(Data records)

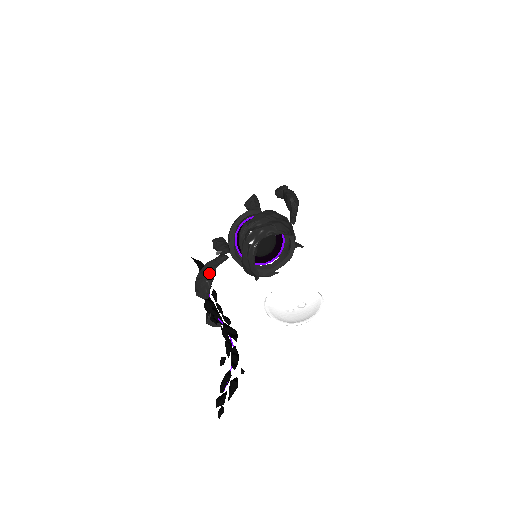
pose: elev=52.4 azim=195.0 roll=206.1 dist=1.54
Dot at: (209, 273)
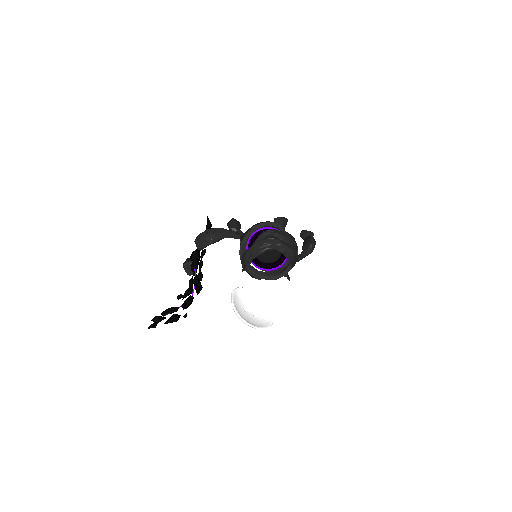
Dot at: (218, 236)
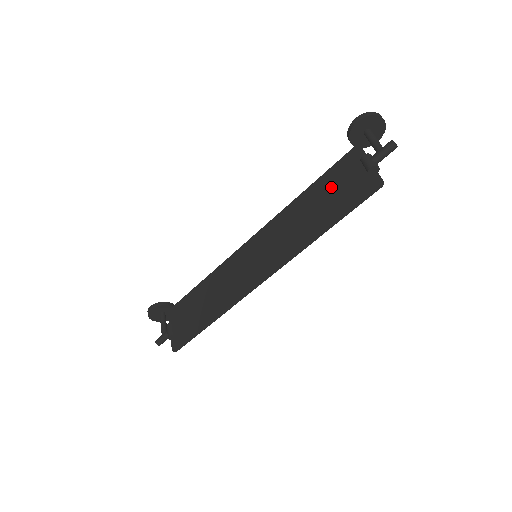
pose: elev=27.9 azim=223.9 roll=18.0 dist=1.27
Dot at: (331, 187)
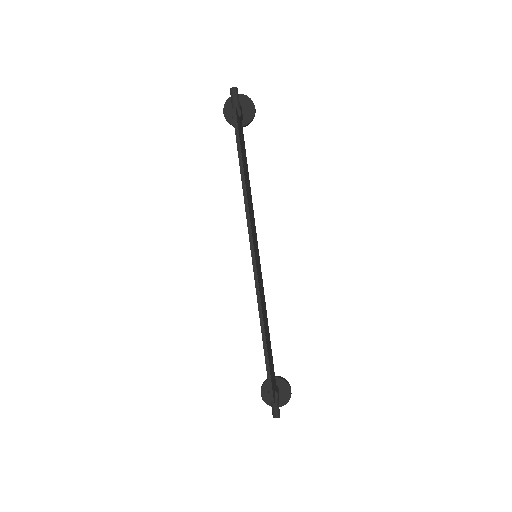
Dot at: occluded
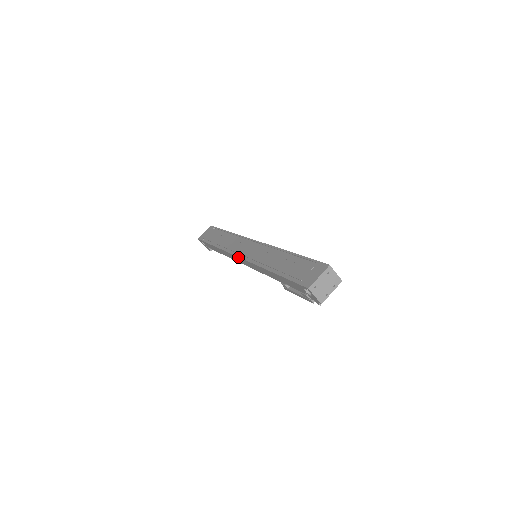
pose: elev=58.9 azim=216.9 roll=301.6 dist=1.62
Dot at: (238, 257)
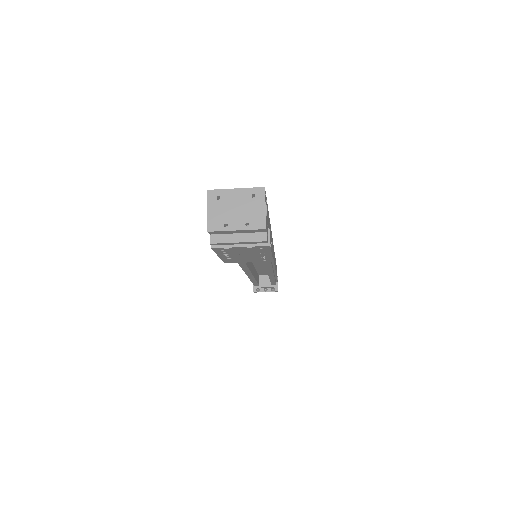
Dot at: occluded
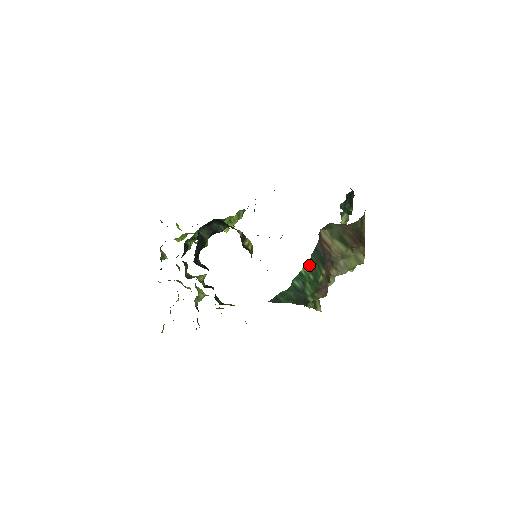
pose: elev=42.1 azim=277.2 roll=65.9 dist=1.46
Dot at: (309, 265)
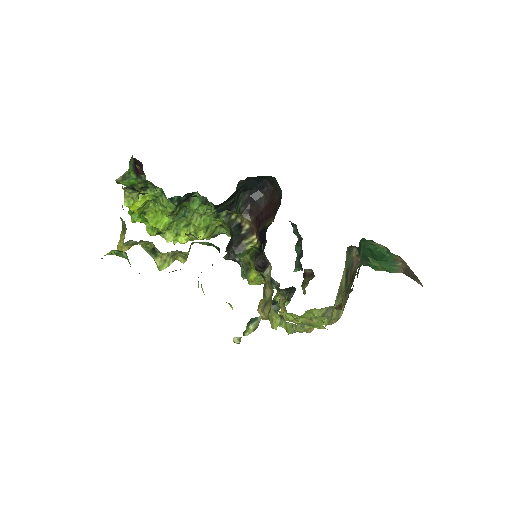
Dot at: occluded
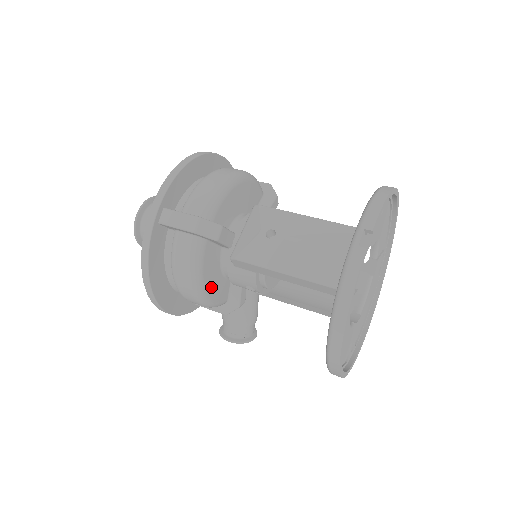
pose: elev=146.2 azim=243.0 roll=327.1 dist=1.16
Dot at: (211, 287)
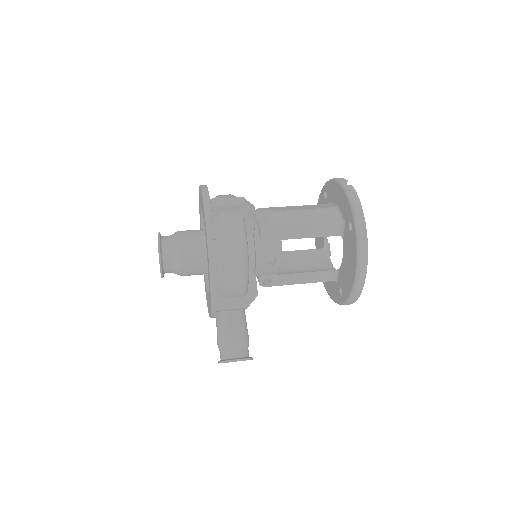
Dot at: occluded
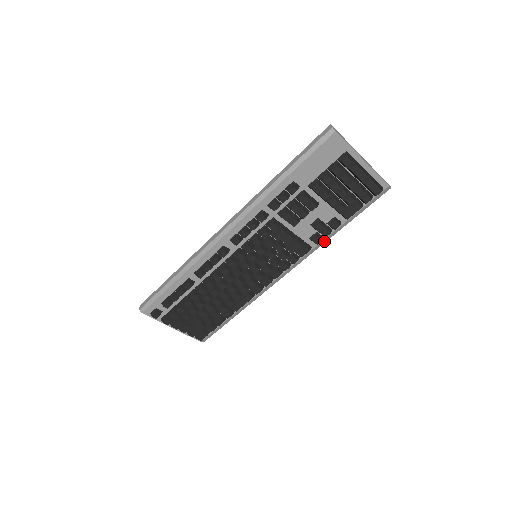
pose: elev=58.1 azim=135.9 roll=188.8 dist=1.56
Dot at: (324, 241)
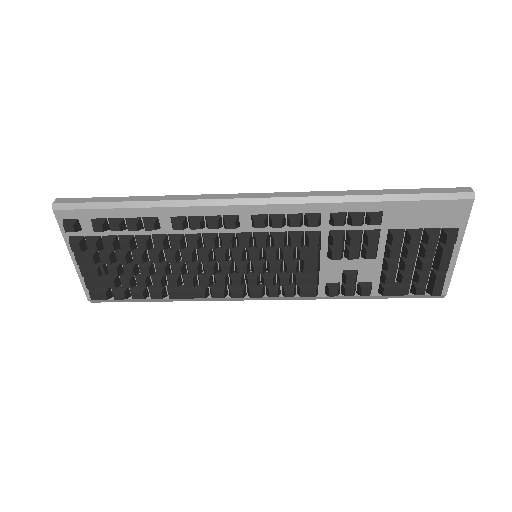
Dot at: (334, 297)
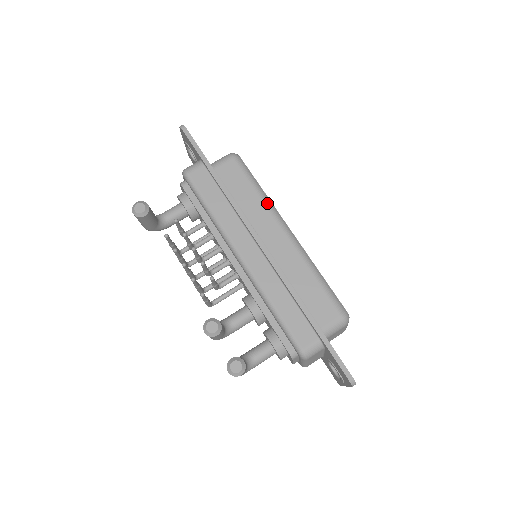
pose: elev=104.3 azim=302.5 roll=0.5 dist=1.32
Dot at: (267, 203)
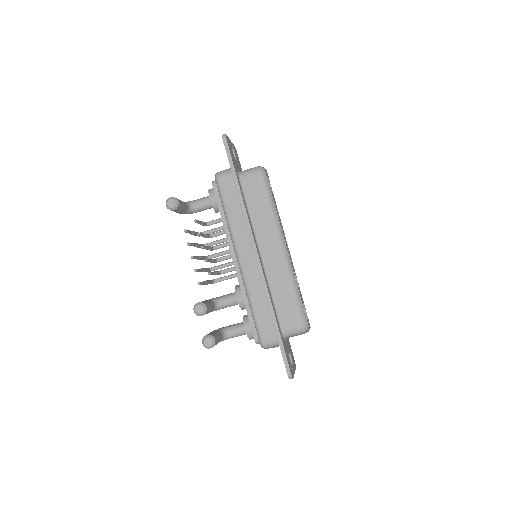
Dot at: (274, 219)
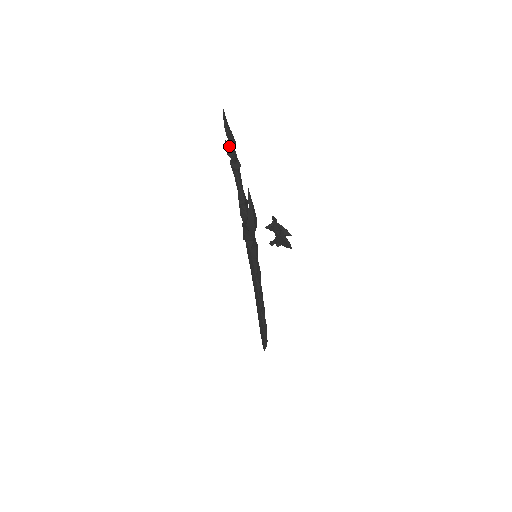
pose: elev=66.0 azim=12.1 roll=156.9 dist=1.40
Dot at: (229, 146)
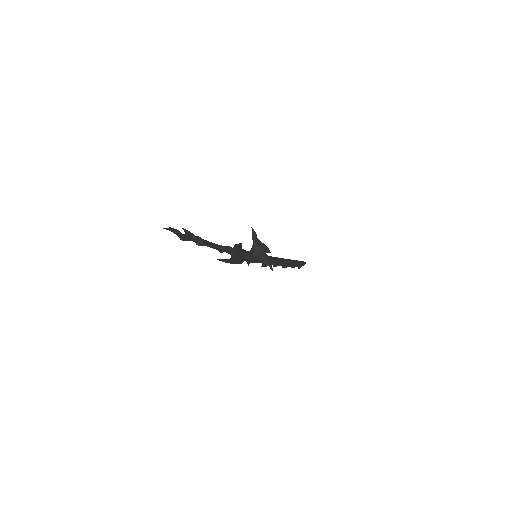
Dot at: occluded
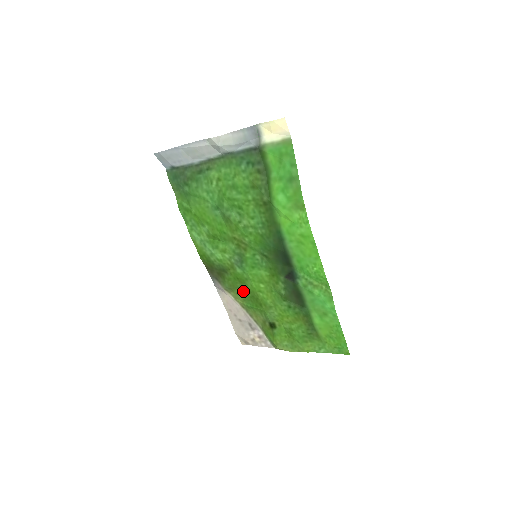
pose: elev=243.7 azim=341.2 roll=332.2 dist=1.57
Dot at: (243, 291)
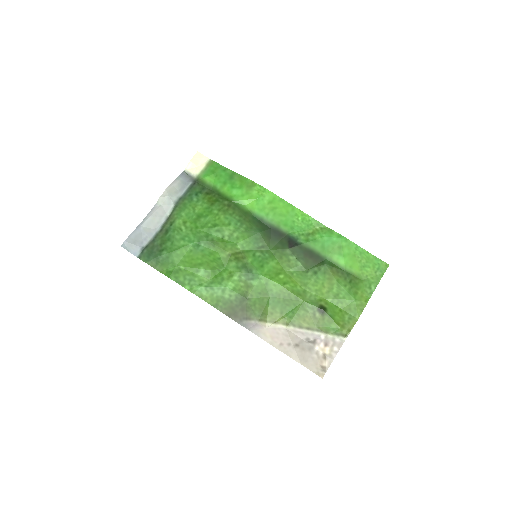
Dot at: (273, 303)
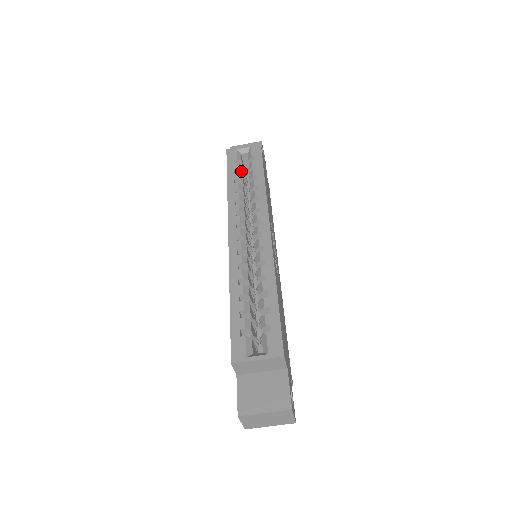
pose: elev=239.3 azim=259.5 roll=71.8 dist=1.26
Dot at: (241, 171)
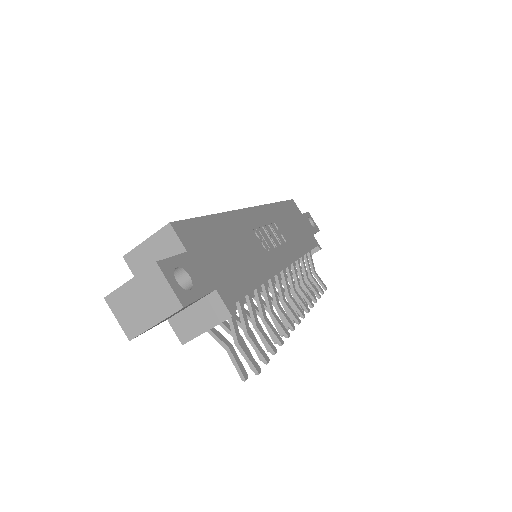
Dot at: occluded
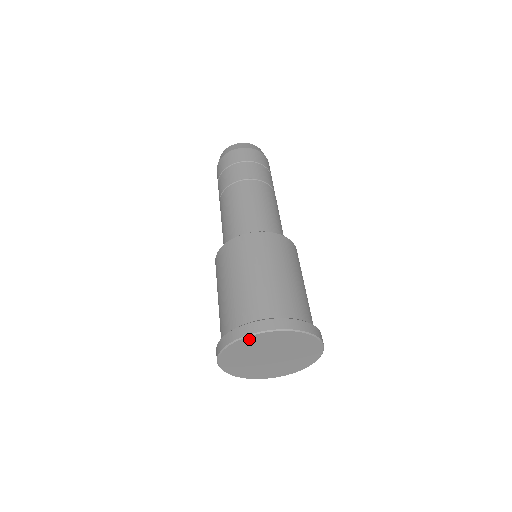
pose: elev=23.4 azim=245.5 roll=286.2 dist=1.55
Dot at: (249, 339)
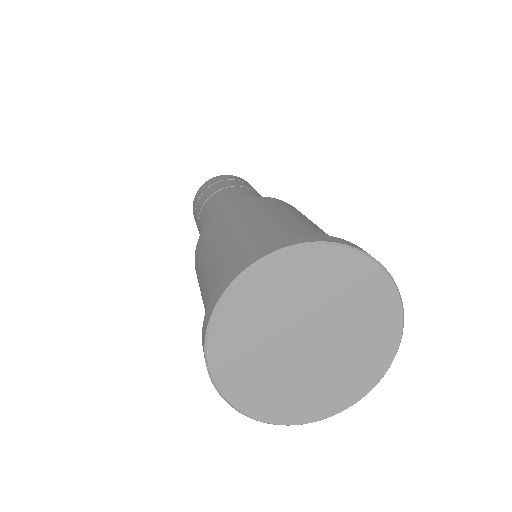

PROBLEM STATEMENT
Quote every line of the records above verbatim, leaving out the pictures.

ANSWER TO THE EXERCISE
pose: elev=52.4 azim=195.0 roll=206.1 dist=1.54
Dot at: (209, 273)
Dot at: (218, 236)
pose: elev=27.9 azim=223.9 roll=18.0 dist=1.27
Dot at: (331, 187)
Dot at: occluded
pose: elev=58.9 azim=216.9 roll=301.6 dist=1.62
Dot at: (238, 257)
Dot at: occluded
pose: elev=42.1 azim=277.2 roll=65.9 dist=1.46
Dot at: (309, 265)
Dot at: occluded
pose: elev=146.2 azim=243.0 roll=327.1 dist=1.16
Dot at: (211, 287)
Dot at: occluded
pose: elev=58.1 azim=135.9 roll=188.8 dist=1.56
Dot at: (324, 241)
Dot at: (334, 297)
pose: elev=104.3 azim=302.5 roll=0.5 dist=1.32
Dot at: (267, 203)
Dot at: (274, 219)
pose: elev=66.0 azim=12.1 roll=156.9 dist=1.40
Dot at: (229, 146)
Dot at: occluded
pose: elev=243.7 azim=341.2 roll=332.2 dist=1.57
Dot at: (243, 291)
Dot at: (273, 303)
pose: elev=239.3 azim=259.5 roll=71.8 dist=1.26
Dot at: (241, 171)
Dot at: occluded
pose: elev=23.4 azim=245.5 roll=286.2 dist=1.55
Dot at: (249, 339)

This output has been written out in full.